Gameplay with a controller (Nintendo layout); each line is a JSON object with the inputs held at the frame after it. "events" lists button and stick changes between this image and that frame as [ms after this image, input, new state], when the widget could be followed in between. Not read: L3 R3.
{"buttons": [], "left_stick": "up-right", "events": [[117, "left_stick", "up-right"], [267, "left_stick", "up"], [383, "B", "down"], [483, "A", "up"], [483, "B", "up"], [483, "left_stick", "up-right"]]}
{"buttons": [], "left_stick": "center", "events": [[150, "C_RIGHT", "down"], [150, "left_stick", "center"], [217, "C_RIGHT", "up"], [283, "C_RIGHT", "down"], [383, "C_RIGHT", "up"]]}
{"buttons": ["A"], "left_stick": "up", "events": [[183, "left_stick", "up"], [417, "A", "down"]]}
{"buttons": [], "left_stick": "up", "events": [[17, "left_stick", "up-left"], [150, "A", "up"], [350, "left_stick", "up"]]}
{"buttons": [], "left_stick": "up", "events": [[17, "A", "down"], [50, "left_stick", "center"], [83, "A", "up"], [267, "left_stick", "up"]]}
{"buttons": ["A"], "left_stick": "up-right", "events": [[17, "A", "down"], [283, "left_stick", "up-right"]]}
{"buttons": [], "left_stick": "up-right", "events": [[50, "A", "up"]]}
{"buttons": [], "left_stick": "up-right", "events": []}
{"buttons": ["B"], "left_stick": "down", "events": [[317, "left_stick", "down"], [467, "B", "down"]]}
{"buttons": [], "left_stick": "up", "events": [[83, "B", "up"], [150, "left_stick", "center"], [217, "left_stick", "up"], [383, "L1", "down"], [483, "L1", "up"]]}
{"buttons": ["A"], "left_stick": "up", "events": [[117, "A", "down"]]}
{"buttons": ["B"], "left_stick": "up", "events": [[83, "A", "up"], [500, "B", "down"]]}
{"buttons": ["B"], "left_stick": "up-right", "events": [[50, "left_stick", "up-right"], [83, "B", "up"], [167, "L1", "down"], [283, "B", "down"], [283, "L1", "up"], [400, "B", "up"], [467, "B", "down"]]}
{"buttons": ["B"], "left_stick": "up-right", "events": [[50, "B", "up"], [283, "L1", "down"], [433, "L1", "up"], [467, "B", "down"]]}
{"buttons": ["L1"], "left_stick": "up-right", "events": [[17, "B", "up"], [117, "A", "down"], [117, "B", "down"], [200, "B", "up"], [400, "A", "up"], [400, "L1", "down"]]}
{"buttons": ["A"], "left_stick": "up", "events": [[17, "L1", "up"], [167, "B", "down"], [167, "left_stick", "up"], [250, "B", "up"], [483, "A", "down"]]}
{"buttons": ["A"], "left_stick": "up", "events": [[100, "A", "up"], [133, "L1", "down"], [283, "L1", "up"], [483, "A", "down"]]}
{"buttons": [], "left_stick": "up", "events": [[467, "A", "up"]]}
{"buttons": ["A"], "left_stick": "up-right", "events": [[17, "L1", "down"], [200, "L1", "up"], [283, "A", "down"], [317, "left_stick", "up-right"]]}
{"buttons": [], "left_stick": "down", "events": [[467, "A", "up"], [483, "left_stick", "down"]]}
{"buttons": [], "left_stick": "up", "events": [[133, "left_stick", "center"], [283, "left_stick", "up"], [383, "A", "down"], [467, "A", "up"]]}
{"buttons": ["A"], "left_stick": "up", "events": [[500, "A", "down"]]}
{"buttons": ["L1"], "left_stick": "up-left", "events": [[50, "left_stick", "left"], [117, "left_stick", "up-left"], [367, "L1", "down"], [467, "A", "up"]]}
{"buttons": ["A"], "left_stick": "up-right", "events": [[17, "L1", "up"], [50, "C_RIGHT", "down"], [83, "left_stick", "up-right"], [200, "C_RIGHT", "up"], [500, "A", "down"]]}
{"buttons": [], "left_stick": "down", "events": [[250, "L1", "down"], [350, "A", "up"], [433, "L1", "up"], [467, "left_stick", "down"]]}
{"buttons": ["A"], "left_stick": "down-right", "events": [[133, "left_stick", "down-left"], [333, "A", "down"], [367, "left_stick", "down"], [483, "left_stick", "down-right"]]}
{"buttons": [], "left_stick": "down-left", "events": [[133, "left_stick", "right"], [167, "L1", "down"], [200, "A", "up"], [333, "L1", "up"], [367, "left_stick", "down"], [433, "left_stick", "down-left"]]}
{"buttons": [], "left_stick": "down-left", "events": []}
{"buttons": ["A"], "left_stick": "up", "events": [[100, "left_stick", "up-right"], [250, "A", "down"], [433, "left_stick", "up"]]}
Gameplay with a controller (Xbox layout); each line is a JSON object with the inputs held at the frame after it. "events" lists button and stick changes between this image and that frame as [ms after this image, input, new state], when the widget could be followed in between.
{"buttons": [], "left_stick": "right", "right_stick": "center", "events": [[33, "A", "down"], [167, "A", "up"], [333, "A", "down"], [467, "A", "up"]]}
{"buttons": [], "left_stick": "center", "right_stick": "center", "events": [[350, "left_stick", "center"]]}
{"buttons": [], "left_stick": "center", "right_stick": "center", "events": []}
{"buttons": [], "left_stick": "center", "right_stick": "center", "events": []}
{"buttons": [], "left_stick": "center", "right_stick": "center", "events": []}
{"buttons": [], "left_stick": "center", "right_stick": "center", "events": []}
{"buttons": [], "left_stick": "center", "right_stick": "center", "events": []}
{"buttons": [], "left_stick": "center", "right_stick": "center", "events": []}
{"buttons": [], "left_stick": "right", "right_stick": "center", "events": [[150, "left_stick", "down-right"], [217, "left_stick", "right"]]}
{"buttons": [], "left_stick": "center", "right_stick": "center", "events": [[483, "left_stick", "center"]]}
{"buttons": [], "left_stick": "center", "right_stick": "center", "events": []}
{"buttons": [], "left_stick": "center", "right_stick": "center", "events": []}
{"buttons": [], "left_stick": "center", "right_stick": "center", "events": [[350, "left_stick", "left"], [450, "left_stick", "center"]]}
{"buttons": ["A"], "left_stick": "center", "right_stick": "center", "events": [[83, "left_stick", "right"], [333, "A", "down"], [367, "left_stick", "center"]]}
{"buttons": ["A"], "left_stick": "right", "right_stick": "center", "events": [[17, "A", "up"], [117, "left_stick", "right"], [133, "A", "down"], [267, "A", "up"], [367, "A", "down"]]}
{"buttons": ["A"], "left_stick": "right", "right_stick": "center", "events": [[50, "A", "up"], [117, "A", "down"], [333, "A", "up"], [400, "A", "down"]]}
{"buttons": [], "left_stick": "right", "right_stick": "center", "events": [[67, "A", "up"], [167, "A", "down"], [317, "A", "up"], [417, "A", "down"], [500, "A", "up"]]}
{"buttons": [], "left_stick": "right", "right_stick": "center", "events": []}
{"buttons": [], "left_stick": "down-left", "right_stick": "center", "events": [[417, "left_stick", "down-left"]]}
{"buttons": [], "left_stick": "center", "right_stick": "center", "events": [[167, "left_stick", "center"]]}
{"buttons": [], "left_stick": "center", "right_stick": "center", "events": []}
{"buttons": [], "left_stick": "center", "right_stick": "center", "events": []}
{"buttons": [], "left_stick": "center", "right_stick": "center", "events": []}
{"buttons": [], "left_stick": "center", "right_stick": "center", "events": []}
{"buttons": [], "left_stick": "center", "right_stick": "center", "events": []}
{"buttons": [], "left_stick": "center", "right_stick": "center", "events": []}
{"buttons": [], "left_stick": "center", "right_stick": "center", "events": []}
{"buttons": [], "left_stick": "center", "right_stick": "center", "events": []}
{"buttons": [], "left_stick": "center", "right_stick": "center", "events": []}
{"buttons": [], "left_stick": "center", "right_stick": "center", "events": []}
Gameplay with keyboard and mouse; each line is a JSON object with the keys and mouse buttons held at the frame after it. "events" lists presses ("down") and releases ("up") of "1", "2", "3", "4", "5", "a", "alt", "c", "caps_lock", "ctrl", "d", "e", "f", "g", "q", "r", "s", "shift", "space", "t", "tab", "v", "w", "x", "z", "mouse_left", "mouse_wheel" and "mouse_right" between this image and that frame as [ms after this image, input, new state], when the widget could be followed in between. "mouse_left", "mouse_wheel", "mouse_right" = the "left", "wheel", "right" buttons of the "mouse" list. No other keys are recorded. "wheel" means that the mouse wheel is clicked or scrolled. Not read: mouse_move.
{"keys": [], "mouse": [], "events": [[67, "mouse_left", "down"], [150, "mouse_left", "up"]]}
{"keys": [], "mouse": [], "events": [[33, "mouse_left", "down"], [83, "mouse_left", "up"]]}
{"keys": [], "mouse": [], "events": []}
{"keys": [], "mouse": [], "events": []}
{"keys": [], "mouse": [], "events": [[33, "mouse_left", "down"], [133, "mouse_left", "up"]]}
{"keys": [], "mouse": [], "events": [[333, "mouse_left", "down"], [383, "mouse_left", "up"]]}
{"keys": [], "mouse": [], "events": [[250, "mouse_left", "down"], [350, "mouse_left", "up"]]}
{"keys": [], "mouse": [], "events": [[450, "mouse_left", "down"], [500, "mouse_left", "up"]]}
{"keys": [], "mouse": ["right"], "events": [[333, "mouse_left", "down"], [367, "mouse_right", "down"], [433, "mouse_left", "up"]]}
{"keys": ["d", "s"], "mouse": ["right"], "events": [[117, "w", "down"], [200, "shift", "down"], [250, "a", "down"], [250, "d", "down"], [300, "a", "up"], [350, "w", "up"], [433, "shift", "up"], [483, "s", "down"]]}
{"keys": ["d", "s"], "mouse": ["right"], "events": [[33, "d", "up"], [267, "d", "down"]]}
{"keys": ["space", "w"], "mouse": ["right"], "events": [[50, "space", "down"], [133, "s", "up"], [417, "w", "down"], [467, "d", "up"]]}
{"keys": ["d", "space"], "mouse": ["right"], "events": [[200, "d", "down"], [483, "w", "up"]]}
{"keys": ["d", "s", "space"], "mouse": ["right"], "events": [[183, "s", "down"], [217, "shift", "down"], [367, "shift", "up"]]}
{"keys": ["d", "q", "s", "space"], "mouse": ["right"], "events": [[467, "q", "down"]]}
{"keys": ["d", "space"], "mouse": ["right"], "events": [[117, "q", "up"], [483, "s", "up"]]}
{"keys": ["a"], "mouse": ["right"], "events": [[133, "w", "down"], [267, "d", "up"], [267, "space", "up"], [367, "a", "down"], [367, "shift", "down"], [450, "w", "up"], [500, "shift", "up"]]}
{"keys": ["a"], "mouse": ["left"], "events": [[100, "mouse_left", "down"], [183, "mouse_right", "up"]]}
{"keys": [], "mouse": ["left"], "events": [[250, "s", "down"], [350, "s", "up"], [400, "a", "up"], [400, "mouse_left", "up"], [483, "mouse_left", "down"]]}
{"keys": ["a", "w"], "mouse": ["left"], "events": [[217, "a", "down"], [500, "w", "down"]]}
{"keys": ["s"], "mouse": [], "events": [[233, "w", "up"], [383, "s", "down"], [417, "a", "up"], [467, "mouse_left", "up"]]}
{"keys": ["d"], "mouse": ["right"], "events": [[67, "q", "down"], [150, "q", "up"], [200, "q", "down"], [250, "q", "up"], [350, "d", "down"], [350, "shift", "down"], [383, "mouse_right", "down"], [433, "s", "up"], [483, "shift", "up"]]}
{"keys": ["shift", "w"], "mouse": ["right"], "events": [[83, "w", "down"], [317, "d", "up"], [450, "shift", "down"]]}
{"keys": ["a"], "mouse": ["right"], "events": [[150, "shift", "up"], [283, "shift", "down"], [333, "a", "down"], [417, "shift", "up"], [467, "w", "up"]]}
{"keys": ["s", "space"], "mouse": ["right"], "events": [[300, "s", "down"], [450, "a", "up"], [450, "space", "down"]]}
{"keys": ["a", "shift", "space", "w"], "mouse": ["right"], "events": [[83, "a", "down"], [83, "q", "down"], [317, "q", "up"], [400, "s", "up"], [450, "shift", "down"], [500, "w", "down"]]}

(What is needed) Count how many lines of the listing above include the word "state", then reply with that count and no other text.

(Finished task) 3